SHORT PROBLEM = Can you write out the lines of the material from the line that contains "phylum: Basidiomycota" through the last line of the material, including both of those lines?

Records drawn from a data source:
:::::

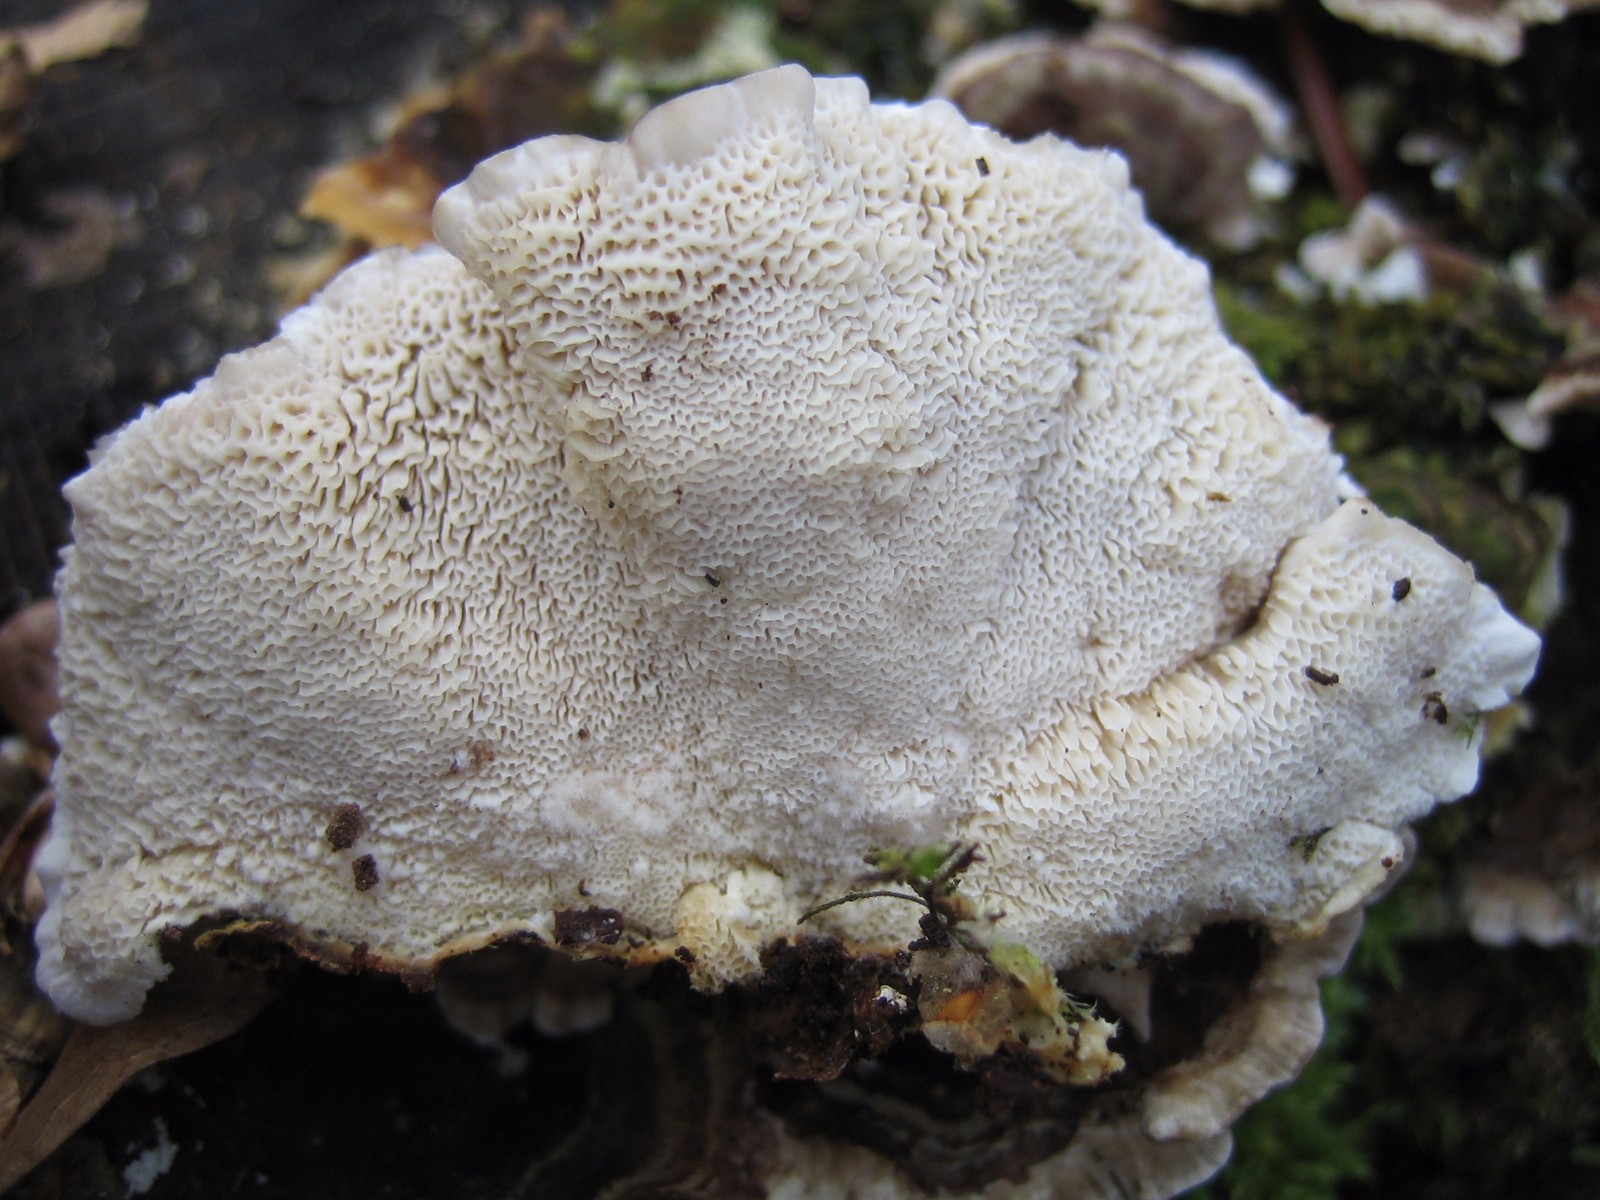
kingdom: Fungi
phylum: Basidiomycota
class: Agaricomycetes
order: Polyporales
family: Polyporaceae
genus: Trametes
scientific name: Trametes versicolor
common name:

:::::

THE RESPONSE =
phylum: Basidiomycota
class: Agaricomycetes
order: Polyporales
family: Polyporaceae
genus: Trametes
scientific name: Trametes versicolor
common name:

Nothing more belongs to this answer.